Melton nodded. ‘I think so too. But it doesn’t mean -’


‘Hey, shut the fuck up!’ somebody yelled from across the room. ‘It’s Saddam.’


The name acted like a spell, laying a hush over the room as Melton twisted around in his plastic chair to get a view of a television screen high on the wall behind him. The Iraqi leader appeared there, beaming like a pirate king who’d fallen ass-backwards into a huge pile of both kinds of booty. The electronic watermark in the top right-hand corner of the screen belonged to the Al Jazeera network and the report was in Arabic.


‘What’s it saying?’ somebody asked.


Melton glanced back at Mirsaad for a translation, but before he could answer, an educated English voice rang out over the heads of the crowd. A handsome, well-groomed young man with South Asian features and an impeccable Etonian accent stood on a chair to get a clear view of the TV. Melton thought he recognised him. A BBC producer.

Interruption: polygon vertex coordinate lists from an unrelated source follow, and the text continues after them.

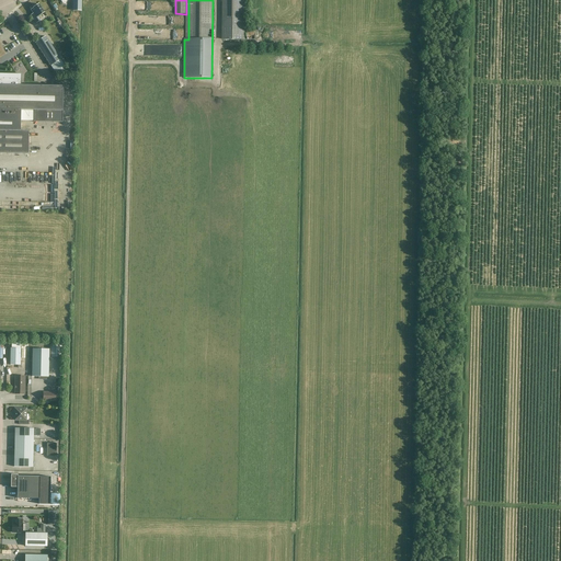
[(244,1),(222,1),(221,39),(243,41),(244,1)]
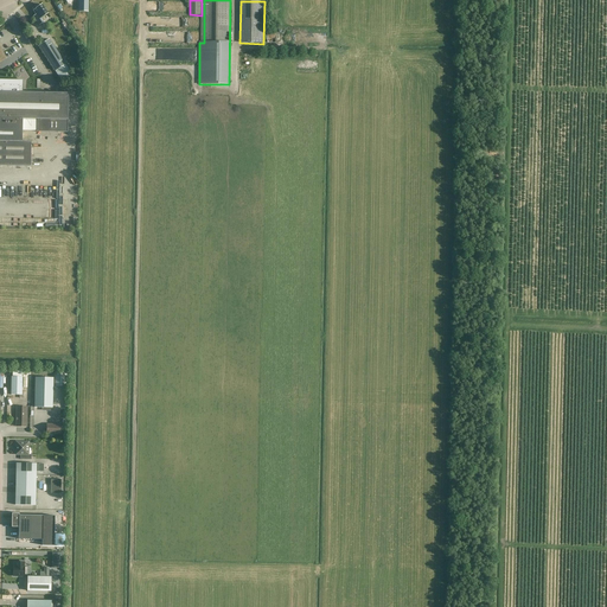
[(48,13),(42,5),(36,8),(37,10),(33,11),(36,16),(34,17),(39,25),(44,21),(42,18),(48,13)]
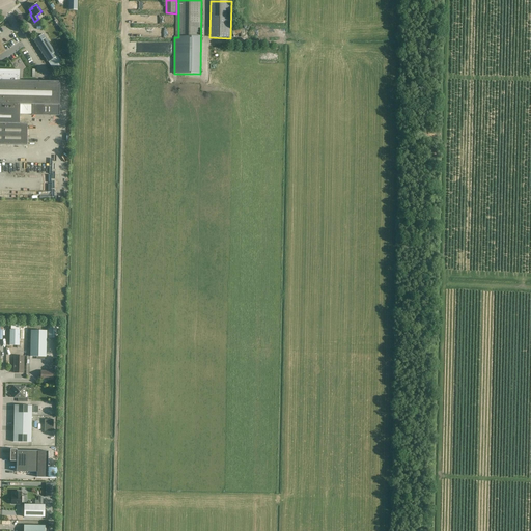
[(52,51),(42,34),(33,40),(48,62),(56,57),(55,56),(57,55),(54,49),(52,51)]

‘It’s saying that Saddam appeared briefly before a crowd at one of his palaces about forty minutes ago,’ the man called out.

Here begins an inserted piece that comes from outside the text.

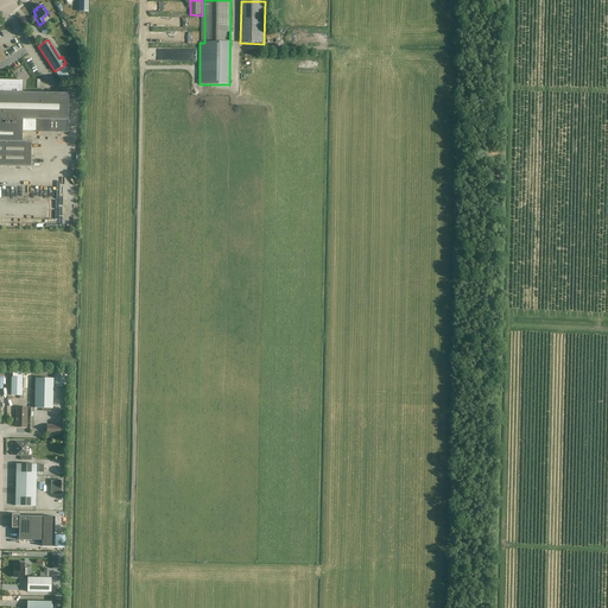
[(0,166),(31,168),(31,143),(18,143),(19,119),(21,119),(21,131),(68,132),(68,94),(23,93),(23,81),(0,80),(0,166)]
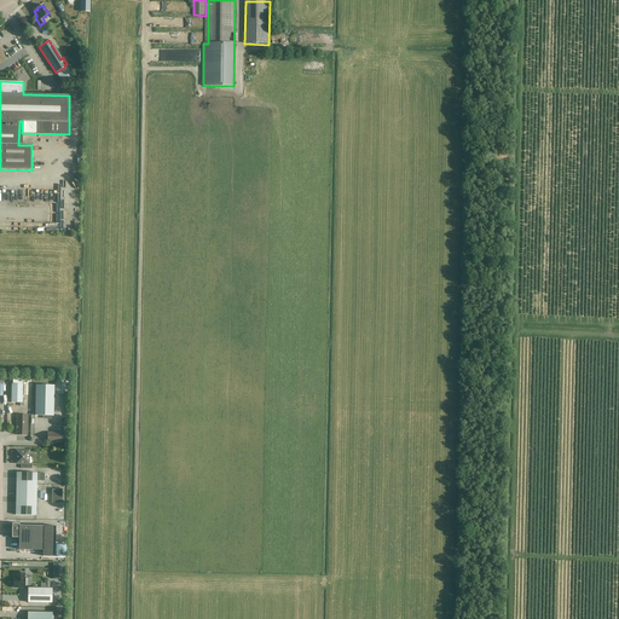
[(23,385),(12,385),(11,403),(21,403),(21,406),(24,406),(24,400),(22,400),(23,385)]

The footage showed a beaming dictator. Melton thought he was smiling so much that if he’d been a cartoon character, the top of his head might well have fallen off. Dressed in army greens and sporting a black beret, he fired six rounds from a pistol into the air as a small coterie of unctuously smiling generals watched on and the hand-picked crowd exploded into spasms of joy and tyrannophilia. Saddam began talking and an Arab voice-over cut in, after a few seconds, paraphrasing him. The English producer translated as the roomful of journalists remained unnaturally still and quiet.